### 抜粋本文 ###
スマート農業技術による温室効果ガス排出量削減:精密施肥・土壌炭素貯留で実現する環境負荷低減と経営効率化事例
はじめに
近年、農業分野における環境負荷低減、特に温室効果ガス(GHG)排出量の削減は世界的な課題となっています。国際的な合意や消費者の環境意識の高まりを受け、持続可能な農業への転換が求められています。従来の農業慣行では、過剰な施肥による亜酸化窒素(N2O)排出や、土壌有機物の減少による炭素放出などがGHG排出の要因となることがあります。
本記事では、スマート農業技術を導入することで、これらの課題を解決し、温室効果ガス排出量を大幅に削減すると同時に、経営効率も向上させた農業生産法人の事例を紹介します。この事例は、技術の導入が環境面だけでなく、ビジネス面にも貢献し得ることを示すものです。
事例対象の課題:従来の慣行農業における環境負荷と非効率性
本事例の対象となったのは、大規模な露地栽培(主要作物:小麦、大豆、飼料用米)を行う農業生産法人です。この法人は、広大な圃場を管理しており、従来の慣行に基づいた施肥管理を行っていました。具体的には、圃場全体の平均的な土壌診断結果や過去の経験に基づき、一律または大まかな区分けでの施肥を行っていました。
### 提示資料 ###
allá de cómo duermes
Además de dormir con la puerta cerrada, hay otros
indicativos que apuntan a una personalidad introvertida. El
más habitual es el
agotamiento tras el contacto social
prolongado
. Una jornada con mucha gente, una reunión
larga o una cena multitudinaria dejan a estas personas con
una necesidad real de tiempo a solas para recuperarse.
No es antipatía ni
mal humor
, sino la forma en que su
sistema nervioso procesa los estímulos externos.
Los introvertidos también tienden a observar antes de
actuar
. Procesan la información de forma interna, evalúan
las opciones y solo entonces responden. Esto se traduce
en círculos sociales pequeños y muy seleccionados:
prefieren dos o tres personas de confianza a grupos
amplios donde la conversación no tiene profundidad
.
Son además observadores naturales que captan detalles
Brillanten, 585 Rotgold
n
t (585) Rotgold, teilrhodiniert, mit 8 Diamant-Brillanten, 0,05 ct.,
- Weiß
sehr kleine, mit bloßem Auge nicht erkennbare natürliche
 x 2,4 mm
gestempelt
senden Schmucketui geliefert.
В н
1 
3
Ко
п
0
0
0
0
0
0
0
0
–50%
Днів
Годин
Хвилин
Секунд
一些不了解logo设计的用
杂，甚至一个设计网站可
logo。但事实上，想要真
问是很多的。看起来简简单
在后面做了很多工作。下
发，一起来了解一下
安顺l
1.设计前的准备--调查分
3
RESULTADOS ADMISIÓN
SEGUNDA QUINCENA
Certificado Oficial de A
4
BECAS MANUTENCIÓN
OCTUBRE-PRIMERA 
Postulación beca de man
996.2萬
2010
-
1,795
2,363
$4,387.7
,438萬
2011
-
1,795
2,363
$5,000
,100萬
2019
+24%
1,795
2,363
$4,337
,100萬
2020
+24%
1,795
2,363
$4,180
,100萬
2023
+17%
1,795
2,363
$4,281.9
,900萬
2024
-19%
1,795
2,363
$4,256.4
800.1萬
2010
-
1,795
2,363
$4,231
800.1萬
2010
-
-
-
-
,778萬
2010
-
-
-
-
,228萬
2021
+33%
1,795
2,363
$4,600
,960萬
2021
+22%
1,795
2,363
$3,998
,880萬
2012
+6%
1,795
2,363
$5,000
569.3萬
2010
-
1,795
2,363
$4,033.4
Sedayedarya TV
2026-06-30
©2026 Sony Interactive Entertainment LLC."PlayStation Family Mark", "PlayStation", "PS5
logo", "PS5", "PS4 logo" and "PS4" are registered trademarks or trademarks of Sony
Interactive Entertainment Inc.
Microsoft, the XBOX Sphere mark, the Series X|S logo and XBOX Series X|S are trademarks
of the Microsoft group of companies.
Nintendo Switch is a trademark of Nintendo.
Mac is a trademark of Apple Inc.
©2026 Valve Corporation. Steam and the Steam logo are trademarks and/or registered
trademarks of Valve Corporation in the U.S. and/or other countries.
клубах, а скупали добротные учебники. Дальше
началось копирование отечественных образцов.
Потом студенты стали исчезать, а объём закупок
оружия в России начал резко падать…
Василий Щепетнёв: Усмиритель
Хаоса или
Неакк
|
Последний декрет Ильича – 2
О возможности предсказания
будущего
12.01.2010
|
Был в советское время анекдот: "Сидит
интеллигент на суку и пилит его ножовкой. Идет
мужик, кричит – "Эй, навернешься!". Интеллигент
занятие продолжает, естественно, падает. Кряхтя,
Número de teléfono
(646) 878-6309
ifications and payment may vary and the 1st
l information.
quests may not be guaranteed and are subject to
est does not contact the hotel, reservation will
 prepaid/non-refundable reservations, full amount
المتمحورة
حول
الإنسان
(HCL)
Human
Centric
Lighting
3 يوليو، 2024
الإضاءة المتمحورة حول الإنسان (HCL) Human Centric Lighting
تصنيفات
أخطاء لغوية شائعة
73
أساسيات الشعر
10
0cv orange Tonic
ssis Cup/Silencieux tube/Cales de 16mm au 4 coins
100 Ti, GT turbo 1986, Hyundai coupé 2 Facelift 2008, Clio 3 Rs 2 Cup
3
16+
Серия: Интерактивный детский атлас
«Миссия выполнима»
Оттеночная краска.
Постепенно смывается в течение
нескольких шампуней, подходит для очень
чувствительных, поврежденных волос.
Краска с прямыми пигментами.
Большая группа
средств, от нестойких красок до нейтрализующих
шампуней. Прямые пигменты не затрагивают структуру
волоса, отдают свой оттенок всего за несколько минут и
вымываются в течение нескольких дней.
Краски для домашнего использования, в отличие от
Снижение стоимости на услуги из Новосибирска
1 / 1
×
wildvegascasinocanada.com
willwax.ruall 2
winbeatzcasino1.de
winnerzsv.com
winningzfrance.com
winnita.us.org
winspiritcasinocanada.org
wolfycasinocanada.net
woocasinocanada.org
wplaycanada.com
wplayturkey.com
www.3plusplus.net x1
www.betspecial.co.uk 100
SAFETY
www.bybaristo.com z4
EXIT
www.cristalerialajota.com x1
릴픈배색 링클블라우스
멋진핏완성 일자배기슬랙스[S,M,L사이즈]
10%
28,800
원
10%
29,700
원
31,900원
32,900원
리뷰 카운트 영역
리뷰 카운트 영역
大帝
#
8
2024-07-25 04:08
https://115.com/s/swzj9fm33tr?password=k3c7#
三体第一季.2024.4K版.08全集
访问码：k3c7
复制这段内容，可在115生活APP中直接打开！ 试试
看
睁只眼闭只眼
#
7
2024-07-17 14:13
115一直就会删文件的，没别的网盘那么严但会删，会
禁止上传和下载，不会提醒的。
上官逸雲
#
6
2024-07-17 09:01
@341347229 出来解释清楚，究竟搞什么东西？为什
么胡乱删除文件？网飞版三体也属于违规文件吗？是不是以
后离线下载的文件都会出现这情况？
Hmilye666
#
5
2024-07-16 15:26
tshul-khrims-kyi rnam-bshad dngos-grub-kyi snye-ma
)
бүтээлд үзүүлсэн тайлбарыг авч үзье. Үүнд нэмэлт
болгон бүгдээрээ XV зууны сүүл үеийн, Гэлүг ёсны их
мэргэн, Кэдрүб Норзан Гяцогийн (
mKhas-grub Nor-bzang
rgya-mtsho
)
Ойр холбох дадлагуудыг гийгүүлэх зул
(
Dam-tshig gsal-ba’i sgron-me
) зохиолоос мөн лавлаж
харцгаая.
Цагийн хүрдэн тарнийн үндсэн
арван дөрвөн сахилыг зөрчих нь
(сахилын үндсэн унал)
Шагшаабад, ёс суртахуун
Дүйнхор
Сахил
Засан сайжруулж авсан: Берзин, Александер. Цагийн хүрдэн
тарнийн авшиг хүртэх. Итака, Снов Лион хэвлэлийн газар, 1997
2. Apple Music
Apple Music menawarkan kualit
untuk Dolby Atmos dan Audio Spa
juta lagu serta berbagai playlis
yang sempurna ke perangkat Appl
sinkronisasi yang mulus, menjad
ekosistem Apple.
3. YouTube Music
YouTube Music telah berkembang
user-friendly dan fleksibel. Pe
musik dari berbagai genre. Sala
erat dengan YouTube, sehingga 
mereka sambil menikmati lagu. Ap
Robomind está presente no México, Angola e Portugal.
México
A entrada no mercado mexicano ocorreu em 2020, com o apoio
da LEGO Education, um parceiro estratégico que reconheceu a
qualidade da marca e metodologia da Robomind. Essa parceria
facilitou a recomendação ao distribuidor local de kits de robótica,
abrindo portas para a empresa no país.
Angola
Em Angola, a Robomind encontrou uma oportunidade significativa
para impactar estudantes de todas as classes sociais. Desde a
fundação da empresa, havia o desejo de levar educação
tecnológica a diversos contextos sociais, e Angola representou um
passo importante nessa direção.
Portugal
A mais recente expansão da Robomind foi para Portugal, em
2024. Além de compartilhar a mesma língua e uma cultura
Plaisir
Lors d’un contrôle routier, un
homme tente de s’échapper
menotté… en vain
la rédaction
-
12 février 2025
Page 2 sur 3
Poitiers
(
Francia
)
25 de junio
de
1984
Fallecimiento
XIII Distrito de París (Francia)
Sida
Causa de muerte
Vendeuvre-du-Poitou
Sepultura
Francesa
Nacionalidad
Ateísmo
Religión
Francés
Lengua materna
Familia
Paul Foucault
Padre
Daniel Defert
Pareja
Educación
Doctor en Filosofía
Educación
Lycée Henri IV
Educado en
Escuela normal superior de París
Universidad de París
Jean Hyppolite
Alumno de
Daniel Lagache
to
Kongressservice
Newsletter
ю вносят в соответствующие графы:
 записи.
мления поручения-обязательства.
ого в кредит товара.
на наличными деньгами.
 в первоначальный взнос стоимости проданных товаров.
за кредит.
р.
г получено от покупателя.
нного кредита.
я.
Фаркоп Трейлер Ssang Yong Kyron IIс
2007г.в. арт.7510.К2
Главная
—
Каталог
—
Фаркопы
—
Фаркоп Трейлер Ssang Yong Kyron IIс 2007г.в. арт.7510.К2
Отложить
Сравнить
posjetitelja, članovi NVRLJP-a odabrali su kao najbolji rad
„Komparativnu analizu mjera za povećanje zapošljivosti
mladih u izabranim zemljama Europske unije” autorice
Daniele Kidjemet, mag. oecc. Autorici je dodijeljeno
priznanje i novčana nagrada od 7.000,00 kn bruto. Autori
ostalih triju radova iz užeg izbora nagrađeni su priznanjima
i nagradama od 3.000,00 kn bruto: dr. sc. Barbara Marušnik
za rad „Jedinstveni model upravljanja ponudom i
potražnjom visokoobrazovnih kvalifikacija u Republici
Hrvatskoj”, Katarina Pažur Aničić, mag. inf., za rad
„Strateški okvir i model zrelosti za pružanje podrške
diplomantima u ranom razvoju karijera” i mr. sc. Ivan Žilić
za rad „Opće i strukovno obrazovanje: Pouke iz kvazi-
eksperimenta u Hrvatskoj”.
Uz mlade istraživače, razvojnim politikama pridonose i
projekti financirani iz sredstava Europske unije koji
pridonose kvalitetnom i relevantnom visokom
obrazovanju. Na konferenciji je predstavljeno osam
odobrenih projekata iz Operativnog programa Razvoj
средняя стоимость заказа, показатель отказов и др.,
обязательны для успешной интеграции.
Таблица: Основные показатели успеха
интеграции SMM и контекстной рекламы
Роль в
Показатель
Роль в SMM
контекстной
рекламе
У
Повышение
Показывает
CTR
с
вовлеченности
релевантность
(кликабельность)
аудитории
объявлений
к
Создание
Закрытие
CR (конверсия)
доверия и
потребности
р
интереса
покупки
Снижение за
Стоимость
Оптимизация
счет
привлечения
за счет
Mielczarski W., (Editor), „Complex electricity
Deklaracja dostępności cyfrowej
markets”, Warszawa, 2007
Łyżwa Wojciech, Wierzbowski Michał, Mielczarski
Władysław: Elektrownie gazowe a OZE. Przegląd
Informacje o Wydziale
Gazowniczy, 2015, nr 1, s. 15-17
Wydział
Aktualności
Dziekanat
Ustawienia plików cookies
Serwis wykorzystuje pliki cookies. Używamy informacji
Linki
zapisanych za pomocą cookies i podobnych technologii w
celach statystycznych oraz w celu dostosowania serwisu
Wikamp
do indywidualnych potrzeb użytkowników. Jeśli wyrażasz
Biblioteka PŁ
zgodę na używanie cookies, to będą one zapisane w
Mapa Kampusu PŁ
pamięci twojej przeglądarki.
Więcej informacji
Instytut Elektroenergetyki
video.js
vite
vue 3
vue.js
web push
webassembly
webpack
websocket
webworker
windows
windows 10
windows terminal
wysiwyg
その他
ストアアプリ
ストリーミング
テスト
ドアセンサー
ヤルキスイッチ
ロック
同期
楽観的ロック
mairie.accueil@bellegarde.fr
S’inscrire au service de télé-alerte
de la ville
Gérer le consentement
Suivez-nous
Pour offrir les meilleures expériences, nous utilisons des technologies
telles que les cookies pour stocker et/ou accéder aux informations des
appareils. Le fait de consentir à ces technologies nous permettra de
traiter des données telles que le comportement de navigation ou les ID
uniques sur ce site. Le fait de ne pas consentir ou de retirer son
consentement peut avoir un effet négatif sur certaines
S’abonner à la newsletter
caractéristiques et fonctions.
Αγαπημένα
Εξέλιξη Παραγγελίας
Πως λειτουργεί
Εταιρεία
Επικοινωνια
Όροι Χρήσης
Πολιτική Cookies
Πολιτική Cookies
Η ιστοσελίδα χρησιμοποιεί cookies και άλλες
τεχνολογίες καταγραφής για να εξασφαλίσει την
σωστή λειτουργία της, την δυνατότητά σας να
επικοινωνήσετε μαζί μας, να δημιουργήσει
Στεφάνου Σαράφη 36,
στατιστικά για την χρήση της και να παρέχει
###
:: 作業内容 ::
A. スマート農業による温室効果ガス削減を扱った抜粋本文の内容を、2文で要約してください。
B. 抜粋本文のうち「本事例の対象となったのは」で始まる段落を、主な事実を残して箇条書きに書き直してください。

:: 解答一覧 ::
A. 農業分野では温室効果ガス排出量の削減が世界的な課題となっており、従来の慣行農業では、過剰な施肥による亜酸化窒素の排出や、土壌有機物の減少による炭素放出が排出要因となることがある。この記事は、スマート農業技術を導入して排出量を大幅に削減すると同時に経営効率も向上させた事例を紹介しており、その対象は小麦・大豆・飼料用米の大規模露地栽培を行う農業生産法人である。

B.
- 対象:大規模な露地栽培を行う農業生産法人
- 主要作物:小麦、大豆、飼料用米
- 管理規模:広大な圃場
- 施肥管理:従来の慣行に基づく
- 施肥の方法:圃場全体の平均的な土壌診断結果や過去の経験に基づき、一律または大まかな区分けで実施